In case anyone hasn't caught up with the details of the winners in the 'grown up' Jasmines(!), here is the complete list. Persolaise won the blogger award, for which I had been shortlisted - that's a hat trick of Jasmines for him now! - while Thomas, The Candy Perfume Boy, next to whom I was sitting, picked one up in the digital category for a piece he wrote for Escentual - second time round for him! Thomas was shortlisted in no fewer than four categories, and while I dearly hoped he would sweep the boards this year, realistically there might have been practical issues with multiple bouquet storage in the small area by our feet. Meanwhile Liam Moore's online magazine, ODOU, won again this year in the Literary category.
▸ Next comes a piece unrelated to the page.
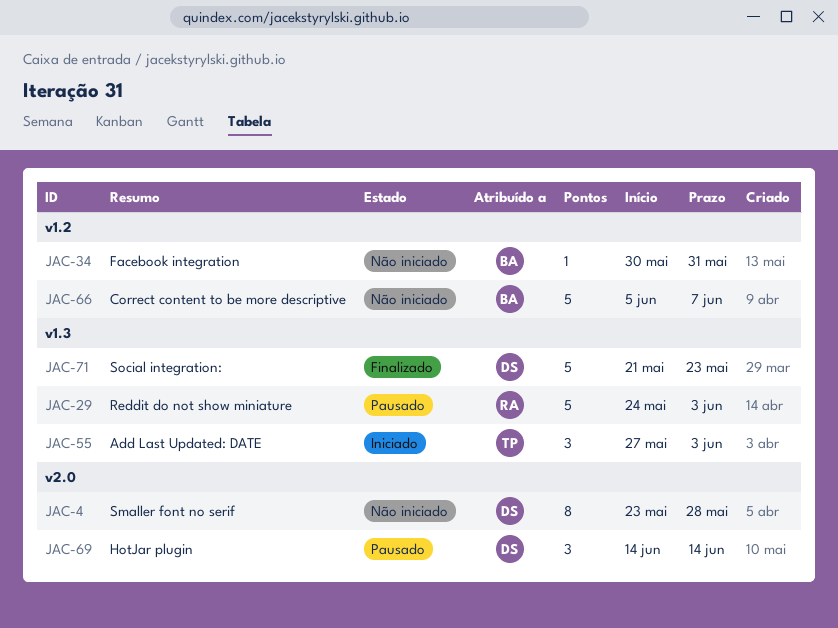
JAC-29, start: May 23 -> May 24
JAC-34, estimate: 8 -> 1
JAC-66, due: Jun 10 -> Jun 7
Big congratulations to all the winners!
|Pia sniffing Ostara|
AQUA ALLEGORIA LYS SOLEIA
Top notes: bergamot, lemon and palm leaves
Heart notes: lily, ylang-ylang, tropical fruits
Base notes: tuberose, vanilla and white musk
Top notes: bergamot, clementine, juniper, red berries CO2, currant buds CO2, violet leaf absolute, green leaves and aldehyes
Heart notes: daffodil, hyacinth, cyclamen, ylang-ylang, hawthorn, wisteria and beeswax
Base notes: styrax resin, vanilla, benzoin, musk, amber and blonde wood
No appraisal - not even a mini-one - of Ostara would be complete, however, without a word on the name. To me it conjures up the German for Easter, 'Ostern', but I am also reminded of Ostrava, a town on the border with Slovakia where my friend and I accidentally ended up on a short train ride from Prague. Yes, so engrossed were we in our girly chat that we managed to overshoot our destination by some 180 miles, the truth of which error took some explaining to the bemused ticket inspector.
|Royal Apothic Balmoral Rain|
After Penhaligon's, Pia and I browsed in Anthropologie, toying with the testers of their fragrance line. None of the scents really grabbed me, but they deserve a big thumbs up for their small formats and pretty packaging. From there, we headed to Space NK, passing an amusing sign outside a house where the poet William Blake used to live. One wonders if he had ever availed himself of the Ministry's services? For his moustache, perchance? Here is Blake, waxing lyrical...
"What immortal hand or eye
Dare frame thy fearful symmetry?"
In the bijou branch of Space NK I learnt the disturbing news that my favourite cream blusher, NARS Penny Lane, had been discontinued. So after Pia and I split up at Bond Stree tube, I hotfooted it to Selfridges on a NARS blusher dupe mission. The sales assistants at the various concessions were surprisingly helpful in suggesting rival brands that might be worth trying, and the trail of recommendations finally led to Laura Mercier's slightly darker take on Penny Lane, called Canyon. Then in an unprecedented - and ill-advised! - splurge, I picked up not one but two brow pencils: a MAC in Lingering and a Suqqu in Moss Green. What between those and my Benefit Gimme Brow in Light/Medium, I hope to have the greyish-browny-taupe shade I sense my brows are craving thoroughly covered off. Plus I am happy to report that since returning home, I have had a professional plucking session for a fiver(!). And though I still need to grow my 'sprouts' back on one side, my eyebrows look related at last. Not twins, and maybe not even sisters yet, but first cousins, certainly.